Task goal - Please reproduce the entries below word for word, leaving out the pictures.

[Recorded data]
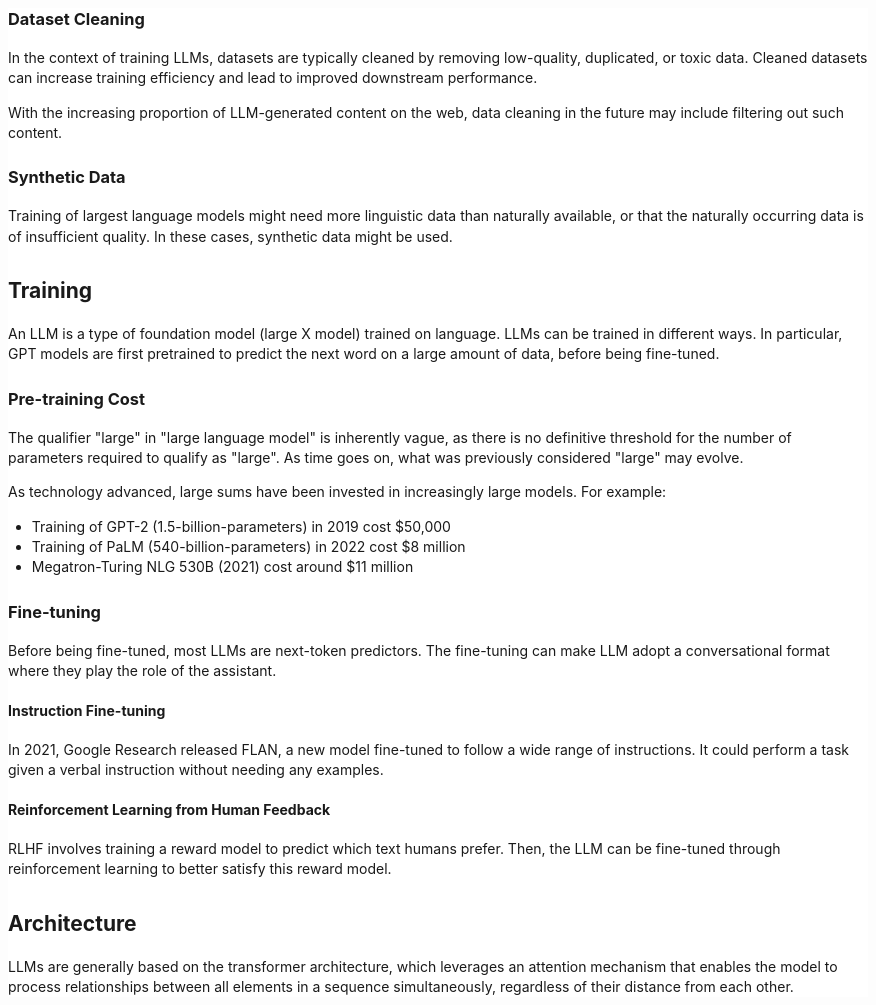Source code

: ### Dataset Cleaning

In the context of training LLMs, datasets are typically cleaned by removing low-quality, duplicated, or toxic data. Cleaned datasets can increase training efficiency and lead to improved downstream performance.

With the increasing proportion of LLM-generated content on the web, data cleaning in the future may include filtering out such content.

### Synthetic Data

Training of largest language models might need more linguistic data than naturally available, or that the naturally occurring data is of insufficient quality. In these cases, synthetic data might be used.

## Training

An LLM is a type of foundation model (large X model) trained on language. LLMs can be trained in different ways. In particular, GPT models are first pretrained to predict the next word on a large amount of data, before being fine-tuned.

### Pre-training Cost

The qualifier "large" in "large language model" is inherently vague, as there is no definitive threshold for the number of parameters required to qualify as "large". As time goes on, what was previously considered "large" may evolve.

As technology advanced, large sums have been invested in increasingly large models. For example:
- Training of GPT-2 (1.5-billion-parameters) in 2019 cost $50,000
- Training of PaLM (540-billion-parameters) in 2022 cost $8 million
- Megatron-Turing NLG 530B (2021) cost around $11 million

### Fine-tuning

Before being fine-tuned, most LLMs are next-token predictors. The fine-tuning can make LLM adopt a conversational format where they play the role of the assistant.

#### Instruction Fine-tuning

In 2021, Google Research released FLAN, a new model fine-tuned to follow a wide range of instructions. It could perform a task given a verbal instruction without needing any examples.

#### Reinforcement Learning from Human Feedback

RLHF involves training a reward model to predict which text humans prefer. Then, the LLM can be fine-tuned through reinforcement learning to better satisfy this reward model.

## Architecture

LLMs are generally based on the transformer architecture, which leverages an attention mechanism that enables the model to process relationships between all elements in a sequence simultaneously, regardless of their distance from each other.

Answer below -
Source code

: ### Dataset Cleaning

In the context of training LLMs, datasets are typically cleaned by removing low-quality, duplicated, or toxic data. Cleaned datasets can increase training efficiency and lead to improved downstream performance.

With the increasing proportion of LLM-generated content on the web, data cleaning in the future may include filtering out such content.

### Synthetic Data

Training of largest language models might need more linguistic data than naturally available, or that the naturally occurring data is of insufficient quality. In these cases, synthetic data might be used.

## Training

An LLM is a type of foundation model (large X model) trained on language. LLMs can be trained in different ways. In particular, GPT models are first pretrained to predict the next word on a large amount of data, before being fine-tuned.

### Pre-training Cost

The qualifier "large" in "large language model" is inherently vague, as there is no definitive threshold for the number of parameters required to qualify as "large". As time goes on, what was previously considered "large" may evolve.

As technology advanced, large sums have been invested in increasingly large models. For example:
- Training of GPT-2 (1.5-billion-parameters) in 2019 cost $50,000
- Training of PaLM (540-billion-parameters) in 2022 cost $8 million
- Megatron-Turing NLG 530B (2021) cost around $11 million

### Fine-tuning

Before being fine-tuned, most LLMs are next-token predictors. The fine-tuning can make LLM adopt a conversational format where they play the role of the assistant.

#### Instruction Fine-tuning

In 2021, Google Research released FLAN, a new model fine-tuned to follow a wide range of instructions. It could perform a task given a verbal instruction without needing any examples.

#### Reinforcement Learning from Human Feedback

RLHF involves training a reward model to predict which text humans prefer. Then, the LLM can be fine-tuned through reinforcement learning to better satisfy this reward model.

## Architecture

LLMs are generally based on the transformer architecture, which leverages an attention mechanism that enables the model to process relationships between all elements in a sequence simultaneously, regardless of their distance from each other.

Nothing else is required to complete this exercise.